# Tourist Visa for China



## pagbati (Apr 9, 2014)

My wife and I are UK and German passport holders. Currently living in the Philippines, we want to travel to mainland China (not Hong Kong) for a 3-4 weeks holiday. I’ve checked the Chinese Embassy website, carried out a search on the forum and read quite a few posts but I still can’t establish how long we’re allowed to stay in China for on a tourist visa. We do not require a multiple entry visa.

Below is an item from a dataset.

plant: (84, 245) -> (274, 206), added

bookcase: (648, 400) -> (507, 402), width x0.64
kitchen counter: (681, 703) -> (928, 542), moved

We prefer travelling under our own steam rather than with an organised group tour. Is this possible? If so, does one have to show an itinerary with hotel bookings for the whole period? All that pre-booking malarky kind of takes the fun out of travelling for us. If this is the case, is there a way around it? Any advice/ guidance on this matter would be appreciated. Thanks.


----------



## Golo (Apr 15, 2011)

Hi
We have just come back from a trip to Guilin, I required a visa but my wife didn't she is from HK, it was for 30 days. I'm no expert but you may have trouble if not with a tour group, China is strict.


----------



## pagbati (Apr 9, 2014)

Golo said:


> Hi
> We have just come back from a trip to Guilin, I required a visa but my wife didn't she is from HK, it was for 30 days. I'm no expert but you may have trouble if not with a tour group, China is strict.


Golo, thanks for that. I’ve been doing a little online research since my original post and from what I can gather, there are quite a few travellers suggesting that they travelled without a group. I’m also coming up with a 30-day visa. Looks like further research is required.


----------